We really have no data to support dual-antiplatelet therapy as a strategy. There was a trial called CASPER that looked at aspirin and clopidogrel vs aspirin alone in patients with PAD after intervention. There was no benefit but more bleeding. We also know that warfarin doesn’t work here. This becomes quite clear. The patient with PAD, particularly without CAD, who has undergone an intervention, really the only choice is aspirin and rivaroxaban vs aspirin alone. As an alternative, there are other agents that have been studied in the past like vorapaxar, but the most commonly available agent that is labeled for this chronic PAD patient population is aspirin and rivaroxaban. 

In my practice, we need to do more for antithrombotic prevention with CAD and PAD and the combination of both. We need to be more thoughtful about risk even in patients who appear to be stable because we know that they’re not. They’re stably unstable, if you will. We have different strategies we can turn to that have shown efficacy: DAPT, aspirin and rivaroxaban, and for chronic PAD or CAD, I tend to reach for aspirin or rivaroxaban.

I like to individualize my approach to patient care and engage in and share decisions with my patients. So I tend to risk stratify. There are some very complicated risk-stratification algorithms. I tend not to do that. I use a more simplified approach. The first thing I think about when I see a patient in the clinic is their vascular risk. If they have symptomatic coronary disease, they’re at high risk. If you add something to that—like diabetes, heart failure, multivascular disease, CKD [chronic kidney disease]—then they’re very high risk. I know that patients with peripheral artery disease are high risk, particularly for adverse limb events, particularly if they have concomitant coronary disease. If they’ve ever had an intervention to their limbs or an amputation, then they’re at very high risk of limb outcomes. Those are the patients I really worry about.

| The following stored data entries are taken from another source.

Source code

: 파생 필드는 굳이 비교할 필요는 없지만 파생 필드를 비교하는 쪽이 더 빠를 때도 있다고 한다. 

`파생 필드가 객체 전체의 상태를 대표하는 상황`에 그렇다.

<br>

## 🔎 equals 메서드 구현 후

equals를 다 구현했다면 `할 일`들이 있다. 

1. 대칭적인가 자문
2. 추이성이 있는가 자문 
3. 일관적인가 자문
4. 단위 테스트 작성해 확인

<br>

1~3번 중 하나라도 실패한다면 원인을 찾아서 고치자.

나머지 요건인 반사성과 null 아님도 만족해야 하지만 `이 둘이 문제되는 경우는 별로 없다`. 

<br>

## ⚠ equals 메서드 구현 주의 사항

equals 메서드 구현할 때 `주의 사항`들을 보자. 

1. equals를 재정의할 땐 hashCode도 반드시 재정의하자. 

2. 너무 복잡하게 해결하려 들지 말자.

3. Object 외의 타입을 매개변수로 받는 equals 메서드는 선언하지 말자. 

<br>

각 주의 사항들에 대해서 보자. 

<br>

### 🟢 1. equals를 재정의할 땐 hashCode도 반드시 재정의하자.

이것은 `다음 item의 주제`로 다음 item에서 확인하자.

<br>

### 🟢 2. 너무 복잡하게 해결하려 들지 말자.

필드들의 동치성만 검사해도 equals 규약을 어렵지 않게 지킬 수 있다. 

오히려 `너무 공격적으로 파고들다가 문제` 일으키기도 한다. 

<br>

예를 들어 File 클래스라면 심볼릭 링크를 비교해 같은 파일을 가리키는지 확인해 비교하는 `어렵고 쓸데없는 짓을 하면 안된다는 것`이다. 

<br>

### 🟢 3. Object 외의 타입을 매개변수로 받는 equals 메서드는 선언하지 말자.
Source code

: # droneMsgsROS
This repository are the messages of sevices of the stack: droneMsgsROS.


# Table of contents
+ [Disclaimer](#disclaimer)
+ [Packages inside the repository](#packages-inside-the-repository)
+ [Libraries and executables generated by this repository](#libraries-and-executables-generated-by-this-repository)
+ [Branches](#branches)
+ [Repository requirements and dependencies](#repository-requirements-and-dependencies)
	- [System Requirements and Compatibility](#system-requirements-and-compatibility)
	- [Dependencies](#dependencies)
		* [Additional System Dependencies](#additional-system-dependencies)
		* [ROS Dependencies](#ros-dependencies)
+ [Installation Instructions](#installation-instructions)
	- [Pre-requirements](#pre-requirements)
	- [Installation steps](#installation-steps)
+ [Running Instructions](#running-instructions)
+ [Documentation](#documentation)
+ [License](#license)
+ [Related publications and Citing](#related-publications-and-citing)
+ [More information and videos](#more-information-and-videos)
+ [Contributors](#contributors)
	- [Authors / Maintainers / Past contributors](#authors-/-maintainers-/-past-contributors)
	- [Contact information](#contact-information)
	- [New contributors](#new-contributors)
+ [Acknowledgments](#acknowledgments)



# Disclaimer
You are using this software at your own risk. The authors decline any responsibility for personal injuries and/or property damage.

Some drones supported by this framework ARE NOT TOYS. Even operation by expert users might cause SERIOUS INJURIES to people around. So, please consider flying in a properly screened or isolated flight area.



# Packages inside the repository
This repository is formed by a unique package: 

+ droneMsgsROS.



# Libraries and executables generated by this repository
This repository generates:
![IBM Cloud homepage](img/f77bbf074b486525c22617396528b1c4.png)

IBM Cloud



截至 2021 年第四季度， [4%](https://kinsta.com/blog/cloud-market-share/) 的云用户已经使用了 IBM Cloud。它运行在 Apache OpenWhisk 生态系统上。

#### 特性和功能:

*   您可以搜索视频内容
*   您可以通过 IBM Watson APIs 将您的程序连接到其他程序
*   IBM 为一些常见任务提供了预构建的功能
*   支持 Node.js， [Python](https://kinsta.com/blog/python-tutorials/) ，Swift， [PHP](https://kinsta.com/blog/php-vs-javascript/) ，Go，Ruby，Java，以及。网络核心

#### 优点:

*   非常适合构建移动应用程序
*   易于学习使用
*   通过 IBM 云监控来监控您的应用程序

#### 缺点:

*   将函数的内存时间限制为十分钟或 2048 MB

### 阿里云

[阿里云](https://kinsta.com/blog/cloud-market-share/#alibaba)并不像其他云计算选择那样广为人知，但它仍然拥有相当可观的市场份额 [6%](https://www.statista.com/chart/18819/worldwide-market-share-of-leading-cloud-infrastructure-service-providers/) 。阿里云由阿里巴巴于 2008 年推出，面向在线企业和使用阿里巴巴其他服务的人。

I obviously want to think about bleeding risk. If they’re a high bleeding risk, I’m probably not going to add more intensive antithrombotic therapy. But if they’re not at high bleeding risk, I’ll usually add something. In the case of acute coronary syndrome, a patient who is tolerating DAPT may continue that long term. That’s reasonable. But most of these patients are on aspirin alone, so I’ll try to add a second agent. That tends to be low-dose rivaroxaban for polyvascular patients with PAD.